Determine the number of lines in the data that contain "labels", and write only that number.

_GIVEN DATA_:
╭──
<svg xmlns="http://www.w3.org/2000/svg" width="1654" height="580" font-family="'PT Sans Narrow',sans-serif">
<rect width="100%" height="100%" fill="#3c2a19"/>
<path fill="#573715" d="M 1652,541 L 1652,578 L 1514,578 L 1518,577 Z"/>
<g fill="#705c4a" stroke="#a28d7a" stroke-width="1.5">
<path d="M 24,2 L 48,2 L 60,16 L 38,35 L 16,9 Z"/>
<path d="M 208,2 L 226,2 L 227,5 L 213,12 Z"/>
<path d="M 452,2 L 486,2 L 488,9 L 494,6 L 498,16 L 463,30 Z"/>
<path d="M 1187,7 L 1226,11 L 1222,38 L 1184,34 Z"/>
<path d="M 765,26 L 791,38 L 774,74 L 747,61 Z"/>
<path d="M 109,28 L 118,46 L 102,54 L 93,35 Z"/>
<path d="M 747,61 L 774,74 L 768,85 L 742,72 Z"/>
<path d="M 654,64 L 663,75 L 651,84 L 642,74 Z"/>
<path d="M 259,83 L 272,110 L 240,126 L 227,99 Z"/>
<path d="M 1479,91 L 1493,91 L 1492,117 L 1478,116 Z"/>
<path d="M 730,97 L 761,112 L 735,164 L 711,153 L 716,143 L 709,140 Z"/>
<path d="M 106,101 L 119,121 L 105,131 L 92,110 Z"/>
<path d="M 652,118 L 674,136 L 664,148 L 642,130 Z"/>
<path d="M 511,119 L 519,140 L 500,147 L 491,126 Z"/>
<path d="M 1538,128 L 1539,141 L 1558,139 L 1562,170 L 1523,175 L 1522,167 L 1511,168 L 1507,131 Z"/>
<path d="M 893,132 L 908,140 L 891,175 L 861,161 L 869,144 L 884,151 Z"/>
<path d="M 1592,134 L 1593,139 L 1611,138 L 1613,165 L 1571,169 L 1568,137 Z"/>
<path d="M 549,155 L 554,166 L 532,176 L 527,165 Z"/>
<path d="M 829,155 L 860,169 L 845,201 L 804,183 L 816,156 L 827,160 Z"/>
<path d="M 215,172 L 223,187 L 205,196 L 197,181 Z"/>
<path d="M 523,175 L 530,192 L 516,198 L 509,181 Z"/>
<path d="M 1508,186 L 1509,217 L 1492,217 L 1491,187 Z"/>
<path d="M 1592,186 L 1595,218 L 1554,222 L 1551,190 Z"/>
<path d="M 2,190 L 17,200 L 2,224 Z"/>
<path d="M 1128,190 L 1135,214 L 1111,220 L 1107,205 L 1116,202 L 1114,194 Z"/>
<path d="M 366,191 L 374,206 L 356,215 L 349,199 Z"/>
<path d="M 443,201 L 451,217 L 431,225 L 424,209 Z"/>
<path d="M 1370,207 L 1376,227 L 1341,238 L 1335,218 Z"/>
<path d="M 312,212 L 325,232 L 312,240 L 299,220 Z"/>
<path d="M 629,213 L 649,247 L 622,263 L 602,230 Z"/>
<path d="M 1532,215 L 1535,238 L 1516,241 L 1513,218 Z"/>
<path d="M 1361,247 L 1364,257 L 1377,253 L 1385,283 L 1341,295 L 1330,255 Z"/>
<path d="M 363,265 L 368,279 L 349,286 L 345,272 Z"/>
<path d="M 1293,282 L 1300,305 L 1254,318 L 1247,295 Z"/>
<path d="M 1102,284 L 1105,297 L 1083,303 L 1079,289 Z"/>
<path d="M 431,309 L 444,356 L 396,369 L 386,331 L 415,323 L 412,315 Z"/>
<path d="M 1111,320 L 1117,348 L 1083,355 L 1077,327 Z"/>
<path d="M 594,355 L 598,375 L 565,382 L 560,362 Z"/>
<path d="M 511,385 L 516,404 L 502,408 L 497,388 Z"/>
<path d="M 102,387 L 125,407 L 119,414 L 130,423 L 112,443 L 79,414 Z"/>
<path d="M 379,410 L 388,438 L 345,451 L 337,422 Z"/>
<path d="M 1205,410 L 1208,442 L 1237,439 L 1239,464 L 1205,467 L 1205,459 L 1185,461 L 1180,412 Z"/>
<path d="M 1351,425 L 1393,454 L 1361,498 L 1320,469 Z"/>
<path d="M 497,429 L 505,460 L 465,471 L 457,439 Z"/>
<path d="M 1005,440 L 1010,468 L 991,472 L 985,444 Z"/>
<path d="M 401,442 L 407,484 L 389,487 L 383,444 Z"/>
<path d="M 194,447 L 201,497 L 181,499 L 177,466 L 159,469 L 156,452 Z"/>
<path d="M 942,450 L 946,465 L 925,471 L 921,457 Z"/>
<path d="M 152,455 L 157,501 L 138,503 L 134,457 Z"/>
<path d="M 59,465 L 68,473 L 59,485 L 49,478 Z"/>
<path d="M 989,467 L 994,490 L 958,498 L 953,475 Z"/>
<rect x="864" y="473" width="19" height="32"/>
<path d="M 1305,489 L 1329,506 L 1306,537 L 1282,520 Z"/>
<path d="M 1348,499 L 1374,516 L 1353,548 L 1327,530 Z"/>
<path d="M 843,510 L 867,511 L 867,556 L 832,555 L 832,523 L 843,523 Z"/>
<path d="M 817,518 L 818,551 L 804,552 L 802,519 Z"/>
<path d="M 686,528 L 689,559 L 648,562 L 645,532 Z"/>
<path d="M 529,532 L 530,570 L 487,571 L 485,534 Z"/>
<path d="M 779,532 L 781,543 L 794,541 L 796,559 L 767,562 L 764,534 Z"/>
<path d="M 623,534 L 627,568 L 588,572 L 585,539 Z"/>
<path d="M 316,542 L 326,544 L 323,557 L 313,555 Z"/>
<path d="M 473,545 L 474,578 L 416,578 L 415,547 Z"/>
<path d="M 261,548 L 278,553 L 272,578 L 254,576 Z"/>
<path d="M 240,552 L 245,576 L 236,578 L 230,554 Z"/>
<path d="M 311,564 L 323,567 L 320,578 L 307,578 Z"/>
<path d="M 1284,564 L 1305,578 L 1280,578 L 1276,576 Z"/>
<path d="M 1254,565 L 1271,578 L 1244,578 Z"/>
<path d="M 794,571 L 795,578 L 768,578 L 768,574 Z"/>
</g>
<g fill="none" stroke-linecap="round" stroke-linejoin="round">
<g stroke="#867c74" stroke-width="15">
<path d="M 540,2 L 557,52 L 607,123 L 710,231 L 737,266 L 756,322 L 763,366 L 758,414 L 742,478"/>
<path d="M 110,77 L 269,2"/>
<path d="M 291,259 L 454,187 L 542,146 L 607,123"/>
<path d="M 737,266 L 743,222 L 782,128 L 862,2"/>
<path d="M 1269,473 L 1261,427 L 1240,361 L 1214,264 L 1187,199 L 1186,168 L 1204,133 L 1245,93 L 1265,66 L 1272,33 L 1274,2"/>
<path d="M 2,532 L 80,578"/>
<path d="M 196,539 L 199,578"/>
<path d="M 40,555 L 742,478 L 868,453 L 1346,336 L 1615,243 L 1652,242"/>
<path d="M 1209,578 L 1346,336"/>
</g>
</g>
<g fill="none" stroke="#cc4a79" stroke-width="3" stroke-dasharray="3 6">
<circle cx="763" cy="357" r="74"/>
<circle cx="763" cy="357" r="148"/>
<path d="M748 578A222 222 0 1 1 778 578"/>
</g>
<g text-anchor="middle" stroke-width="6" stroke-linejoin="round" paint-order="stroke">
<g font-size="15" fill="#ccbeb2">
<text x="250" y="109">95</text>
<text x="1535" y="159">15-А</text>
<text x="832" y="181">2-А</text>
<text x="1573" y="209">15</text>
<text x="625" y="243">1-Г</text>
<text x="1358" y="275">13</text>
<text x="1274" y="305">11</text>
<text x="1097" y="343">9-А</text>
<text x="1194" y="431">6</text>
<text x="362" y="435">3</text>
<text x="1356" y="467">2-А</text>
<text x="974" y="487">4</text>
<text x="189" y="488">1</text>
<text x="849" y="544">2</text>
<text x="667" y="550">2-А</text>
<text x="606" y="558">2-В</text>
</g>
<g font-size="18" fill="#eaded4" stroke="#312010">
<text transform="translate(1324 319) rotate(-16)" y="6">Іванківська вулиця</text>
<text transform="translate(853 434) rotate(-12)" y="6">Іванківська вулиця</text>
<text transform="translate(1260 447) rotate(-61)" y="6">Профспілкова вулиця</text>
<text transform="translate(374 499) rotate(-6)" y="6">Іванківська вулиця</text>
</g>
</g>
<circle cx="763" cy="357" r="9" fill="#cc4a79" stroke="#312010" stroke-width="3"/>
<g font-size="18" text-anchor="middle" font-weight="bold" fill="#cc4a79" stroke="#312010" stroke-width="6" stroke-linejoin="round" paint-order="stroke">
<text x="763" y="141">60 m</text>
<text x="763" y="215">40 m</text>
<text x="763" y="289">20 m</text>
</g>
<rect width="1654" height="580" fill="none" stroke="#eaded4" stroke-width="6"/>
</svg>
╰──
╭──
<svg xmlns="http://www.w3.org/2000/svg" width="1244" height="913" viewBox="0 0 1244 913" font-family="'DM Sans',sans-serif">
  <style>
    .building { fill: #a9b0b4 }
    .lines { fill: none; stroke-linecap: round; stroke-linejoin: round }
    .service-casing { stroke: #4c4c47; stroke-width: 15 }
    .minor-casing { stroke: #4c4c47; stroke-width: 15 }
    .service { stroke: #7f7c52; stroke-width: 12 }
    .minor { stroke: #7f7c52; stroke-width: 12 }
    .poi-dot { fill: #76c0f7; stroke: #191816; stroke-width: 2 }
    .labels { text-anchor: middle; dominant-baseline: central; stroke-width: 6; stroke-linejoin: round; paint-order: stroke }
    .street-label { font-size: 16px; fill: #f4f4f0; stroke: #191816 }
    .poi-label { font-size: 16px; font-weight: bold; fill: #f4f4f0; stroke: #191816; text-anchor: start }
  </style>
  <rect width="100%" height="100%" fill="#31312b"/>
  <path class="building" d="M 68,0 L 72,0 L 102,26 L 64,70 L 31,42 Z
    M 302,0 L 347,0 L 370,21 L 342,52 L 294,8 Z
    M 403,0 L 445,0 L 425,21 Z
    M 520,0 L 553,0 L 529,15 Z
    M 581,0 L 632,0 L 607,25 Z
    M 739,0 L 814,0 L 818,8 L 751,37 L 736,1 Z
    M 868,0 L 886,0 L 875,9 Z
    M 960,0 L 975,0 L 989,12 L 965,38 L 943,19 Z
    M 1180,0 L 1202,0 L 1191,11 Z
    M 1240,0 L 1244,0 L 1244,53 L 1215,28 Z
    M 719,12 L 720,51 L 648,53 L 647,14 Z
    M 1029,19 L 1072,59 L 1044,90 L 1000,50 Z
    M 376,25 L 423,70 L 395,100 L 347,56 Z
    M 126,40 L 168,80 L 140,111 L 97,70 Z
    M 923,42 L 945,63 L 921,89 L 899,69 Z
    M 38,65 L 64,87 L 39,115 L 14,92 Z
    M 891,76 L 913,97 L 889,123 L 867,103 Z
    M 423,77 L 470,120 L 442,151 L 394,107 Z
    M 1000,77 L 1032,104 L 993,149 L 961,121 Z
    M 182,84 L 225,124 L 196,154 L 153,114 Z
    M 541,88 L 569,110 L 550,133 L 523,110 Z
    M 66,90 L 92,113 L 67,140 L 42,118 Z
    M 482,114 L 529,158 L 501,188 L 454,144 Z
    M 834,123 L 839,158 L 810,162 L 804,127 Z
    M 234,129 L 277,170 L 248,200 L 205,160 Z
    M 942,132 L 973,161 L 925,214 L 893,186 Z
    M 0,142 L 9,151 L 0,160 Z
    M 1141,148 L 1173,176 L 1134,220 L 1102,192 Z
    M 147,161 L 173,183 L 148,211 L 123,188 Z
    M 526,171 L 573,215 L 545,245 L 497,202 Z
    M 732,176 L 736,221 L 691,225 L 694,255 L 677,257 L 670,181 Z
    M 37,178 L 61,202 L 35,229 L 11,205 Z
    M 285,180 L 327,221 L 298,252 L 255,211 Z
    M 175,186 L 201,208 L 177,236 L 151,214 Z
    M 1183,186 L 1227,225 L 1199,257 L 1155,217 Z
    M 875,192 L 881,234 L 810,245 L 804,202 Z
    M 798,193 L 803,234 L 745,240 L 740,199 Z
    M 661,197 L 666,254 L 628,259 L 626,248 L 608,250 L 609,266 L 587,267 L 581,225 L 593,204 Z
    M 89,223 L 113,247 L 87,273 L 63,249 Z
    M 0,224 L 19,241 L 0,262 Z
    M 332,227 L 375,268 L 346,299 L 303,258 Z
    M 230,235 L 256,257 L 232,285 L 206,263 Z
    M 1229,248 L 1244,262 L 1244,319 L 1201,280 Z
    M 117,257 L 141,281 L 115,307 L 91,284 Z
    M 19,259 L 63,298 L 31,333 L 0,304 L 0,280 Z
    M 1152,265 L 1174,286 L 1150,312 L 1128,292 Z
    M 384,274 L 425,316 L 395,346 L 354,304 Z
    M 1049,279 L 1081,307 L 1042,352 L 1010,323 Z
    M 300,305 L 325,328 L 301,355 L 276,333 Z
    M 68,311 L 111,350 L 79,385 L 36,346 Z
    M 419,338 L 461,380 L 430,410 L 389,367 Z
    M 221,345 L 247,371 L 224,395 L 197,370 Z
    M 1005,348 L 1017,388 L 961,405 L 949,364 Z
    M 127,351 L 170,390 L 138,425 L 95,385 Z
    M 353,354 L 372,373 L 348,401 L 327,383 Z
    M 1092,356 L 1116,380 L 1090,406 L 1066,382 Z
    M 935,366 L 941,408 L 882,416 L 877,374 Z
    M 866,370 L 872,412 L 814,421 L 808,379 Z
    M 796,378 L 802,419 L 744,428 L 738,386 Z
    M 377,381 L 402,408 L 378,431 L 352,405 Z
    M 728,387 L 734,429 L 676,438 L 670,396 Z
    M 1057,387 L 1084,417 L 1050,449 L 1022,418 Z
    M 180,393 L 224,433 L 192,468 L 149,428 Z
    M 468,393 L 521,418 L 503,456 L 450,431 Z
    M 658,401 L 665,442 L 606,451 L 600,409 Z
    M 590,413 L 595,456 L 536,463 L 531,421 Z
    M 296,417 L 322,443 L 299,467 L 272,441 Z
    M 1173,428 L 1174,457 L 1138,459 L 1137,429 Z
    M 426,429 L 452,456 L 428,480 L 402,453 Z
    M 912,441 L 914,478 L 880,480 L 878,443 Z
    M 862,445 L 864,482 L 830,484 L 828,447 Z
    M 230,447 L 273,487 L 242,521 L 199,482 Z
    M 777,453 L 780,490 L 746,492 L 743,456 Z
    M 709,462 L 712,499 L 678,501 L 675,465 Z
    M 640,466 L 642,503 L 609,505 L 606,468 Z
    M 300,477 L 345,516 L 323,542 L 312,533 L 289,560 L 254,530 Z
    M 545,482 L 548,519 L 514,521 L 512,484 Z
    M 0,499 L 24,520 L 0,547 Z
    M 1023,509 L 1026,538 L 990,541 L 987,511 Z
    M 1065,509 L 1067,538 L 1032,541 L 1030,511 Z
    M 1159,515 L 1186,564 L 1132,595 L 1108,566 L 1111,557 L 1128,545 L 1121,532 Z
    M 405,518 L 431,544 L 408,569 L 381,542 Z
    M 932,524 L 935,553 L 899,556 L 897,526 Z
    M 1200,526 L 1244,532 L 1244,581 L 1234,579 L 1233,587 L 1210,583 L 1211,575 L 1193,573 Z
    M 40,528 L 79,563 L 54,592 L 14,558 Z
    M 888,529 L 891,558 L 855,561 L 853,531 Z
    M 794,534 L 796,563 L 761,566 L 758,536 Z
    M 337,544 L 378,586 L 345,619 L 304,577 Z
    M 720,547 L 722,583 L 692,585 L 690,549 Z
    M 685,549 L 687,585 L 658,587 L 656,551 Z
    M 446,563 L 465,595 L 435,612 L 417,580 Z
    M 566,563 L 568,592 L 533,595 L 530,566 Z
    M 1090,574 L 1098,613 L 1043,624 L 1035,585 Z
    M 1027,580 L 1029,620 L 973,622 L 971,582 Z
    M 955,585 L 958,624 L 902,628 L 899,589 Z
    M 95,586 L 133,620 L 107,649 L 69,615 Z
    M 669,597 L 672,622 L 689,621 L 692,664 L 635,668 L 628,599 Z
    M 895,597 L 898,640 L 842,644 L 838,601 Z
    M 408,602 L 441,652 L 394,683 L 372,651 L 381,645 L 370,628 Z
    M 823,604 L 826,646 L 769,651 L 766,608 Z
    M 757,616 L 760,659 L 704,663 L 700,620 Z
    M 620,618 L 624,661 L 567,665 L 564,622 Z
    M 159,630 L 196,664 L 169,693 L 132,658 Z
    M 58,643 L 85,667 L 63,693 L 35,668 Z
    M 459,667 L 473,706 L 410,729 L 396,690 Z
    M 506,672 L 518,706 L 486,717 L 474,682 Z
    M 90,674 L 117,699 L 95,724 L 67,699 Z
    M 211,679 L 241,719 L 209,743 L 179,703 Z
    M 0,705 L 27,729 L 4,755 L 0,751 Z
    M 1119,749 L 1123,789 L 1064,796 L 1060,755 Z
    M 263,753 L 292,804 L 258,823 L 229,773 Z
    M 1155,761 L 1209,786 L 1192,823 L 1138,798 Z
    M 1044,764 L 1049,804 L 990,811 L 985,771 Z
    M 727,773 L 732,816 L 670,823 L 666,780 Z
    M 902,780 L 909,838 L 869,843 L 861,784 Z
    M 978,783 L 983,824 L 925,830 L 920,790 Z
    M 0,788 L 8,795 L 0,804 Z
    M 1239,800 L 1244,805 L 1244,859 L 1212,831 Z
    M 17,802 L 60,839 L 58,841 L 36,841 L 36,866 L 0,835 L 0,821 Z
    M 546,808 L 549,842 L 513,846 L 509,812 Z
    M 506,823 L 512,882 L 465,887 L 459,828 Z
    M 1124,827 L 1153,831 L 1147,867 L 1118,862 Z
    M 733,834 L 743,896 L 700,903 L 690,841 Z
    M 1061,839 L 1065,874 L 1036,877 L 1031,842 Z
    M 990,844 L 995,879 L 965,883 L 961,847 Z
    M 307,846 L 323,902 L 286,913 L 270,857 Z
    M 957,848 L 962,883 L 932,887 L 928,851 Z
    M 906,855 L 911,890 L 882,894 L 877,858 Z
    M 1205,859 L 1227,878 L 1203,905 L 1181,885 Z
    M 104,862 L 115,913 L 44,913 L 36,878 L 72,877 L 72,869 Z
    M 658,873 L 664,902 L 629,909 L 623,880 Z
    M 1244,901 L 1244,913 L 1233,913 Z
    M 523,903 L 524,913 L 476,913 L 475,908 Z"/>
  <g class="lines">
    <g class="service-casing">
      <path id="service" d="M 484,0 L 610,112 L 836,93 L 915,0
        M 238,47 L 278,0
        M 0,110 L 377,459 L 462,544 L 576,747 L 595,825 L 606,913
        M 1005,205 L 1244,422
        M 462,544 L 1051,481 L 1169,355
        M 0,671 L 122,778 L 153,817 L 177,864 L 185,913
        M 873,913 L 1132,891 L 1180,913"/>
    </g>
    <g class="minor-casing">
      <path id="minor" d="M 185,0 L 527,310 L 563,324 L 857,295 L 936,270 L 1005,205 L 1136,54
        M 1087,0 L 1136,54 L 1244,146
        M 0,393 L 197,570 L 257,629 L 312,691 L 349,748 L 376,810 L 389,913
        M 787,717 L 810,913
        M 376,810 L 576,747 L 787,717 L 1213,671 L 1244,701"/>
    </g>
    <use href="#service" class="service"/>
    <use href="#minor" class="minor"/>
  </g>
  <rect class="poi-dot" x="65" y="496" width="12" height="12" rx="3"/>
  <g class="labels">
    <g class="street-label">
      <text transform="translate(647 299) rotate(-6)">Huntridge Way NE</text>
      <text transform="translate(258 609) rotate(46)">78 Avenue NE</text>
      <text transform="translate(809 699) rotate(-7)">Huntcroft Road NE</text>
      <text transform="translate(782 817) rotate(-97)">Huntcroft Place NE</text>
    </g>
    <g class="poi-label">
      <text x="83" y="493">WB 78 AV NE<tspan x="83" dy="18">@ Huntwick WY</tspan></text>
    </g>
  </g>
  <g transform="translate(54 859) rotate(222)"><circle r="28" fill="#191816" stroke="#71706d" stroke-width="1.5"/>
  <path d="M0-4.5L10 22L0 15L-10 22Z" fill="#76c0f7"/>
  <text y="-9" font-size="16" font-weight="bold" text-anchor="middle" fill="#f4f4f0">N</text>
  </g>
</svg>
╰──
_EXERCISE OUTPUT_: 2